◆ **PAGE EXCERPT**:
===

I’d argue that McConaughey narrated his own life so well, you can listen to it just for his narration and nothing else. He does all of the voices, the surprised yelps, the uncontrollable laughs. OK, this guy did win Best Actor at the Oscars.

At the outset, Matthew is proud and stubborn and intimidating. He doesn’t walk into a place like he wanna buy it, but walks in like he owns it. But deep, deep, deep inside, McConaughey and I do share a common denominator of hard work, ambition and risk-loving inclinations. He has high standards. Candidly arrogant and with a sharp eye for humour, McConaughey is just so absolutely full of himself, but he sure owns it. His life presented him with lots of greenlights — little intersections and moments that ushered him forwards. Some of it is luck, admittedly or not, and much of it is raw talent and perspective. See the greenlights. See the redlights as greenlights.

===

◆ **DIRECTIVE 1**: Decide whether each statement agrees with the McConaughey review, answering yes or no and quoting the deciding words: (a) McConaughey walks into a place as if he wants to buy it. (b) The reviewer shares hard work, ambition and risk-loving inclinations with McConaughey. (c) McConaughey's success came entirely from luck.
◆ **DIRECTIVE 2**: Name every quality the McConaughey review says the reviewer has in common with McConaughey.
◆ **DIRECTIVE 3**: Pick up the McConaughey review after its final sentence and write a few more sentences in the same voice.

◆ **DATA**:
===

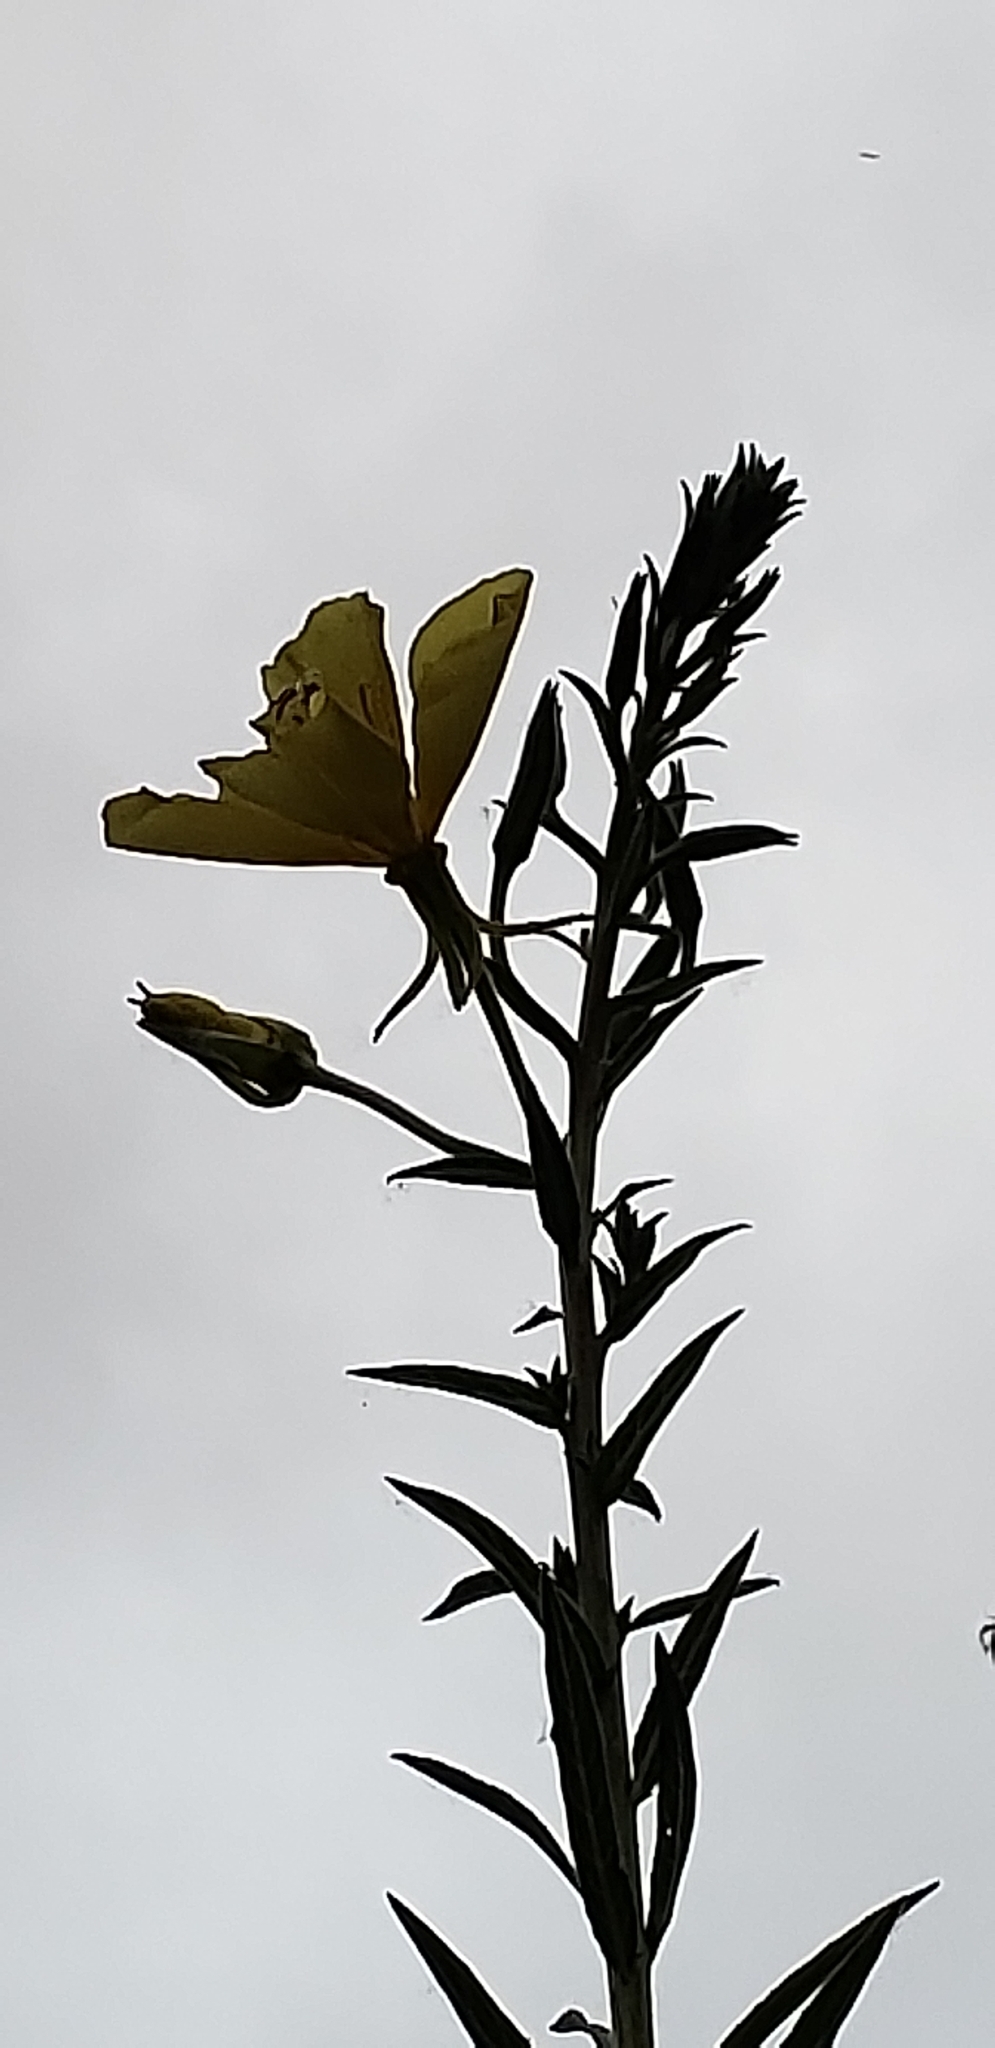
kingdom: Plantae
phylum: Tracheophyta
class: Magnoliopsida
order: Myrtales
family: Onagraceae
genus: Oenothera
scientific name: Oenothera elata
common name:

===

◆ **EXERCISE RESULT 1**:
(a) No: "He doesn’t walk into a place like he wanna buy it, but walks in like he owns it."
(b) Yes: "McConaughey and I do share a common denominator of hard work, ambition and risk-loving inclinations."
(c) No: "Some of it is luck, admittedly or not, and much of it is raw talent and perspective."

◆ **EXERCISE RESULT 2**: Hard work, ambition, risk-loving inclinations

◆ **EXERCISE RESULT 3**:
Noticing these greenlights was his message. A self-help in disguise executed smoothly. Do listen to the audiobook if you want to zone out, have a chuckle, sharpen the saw, and refresh your perspective. To illustrate his point:

“We all step in shit from time to time. We hit roadblocks, we fuck up, we get fucked, we get sick, we don’t get what we want, we cross thousands of “could have done better”s and “wish that wouldn’t have happened”s in life. Stepping in shit is inevitable, so let’s either see it as good luck, or figure out how to do it less often.”

So, McConaughey can be an actor (for rom coms and the colossal blockbusters), a motivational speaker, a writer, a husband and a father, and an audiobook narrator. I really did enjoy his writing, but certainly not as much as his raw talent in Interstellar. I still fondly think of it as one of the best films I have ever seen. McConaughey’s acting blew me away.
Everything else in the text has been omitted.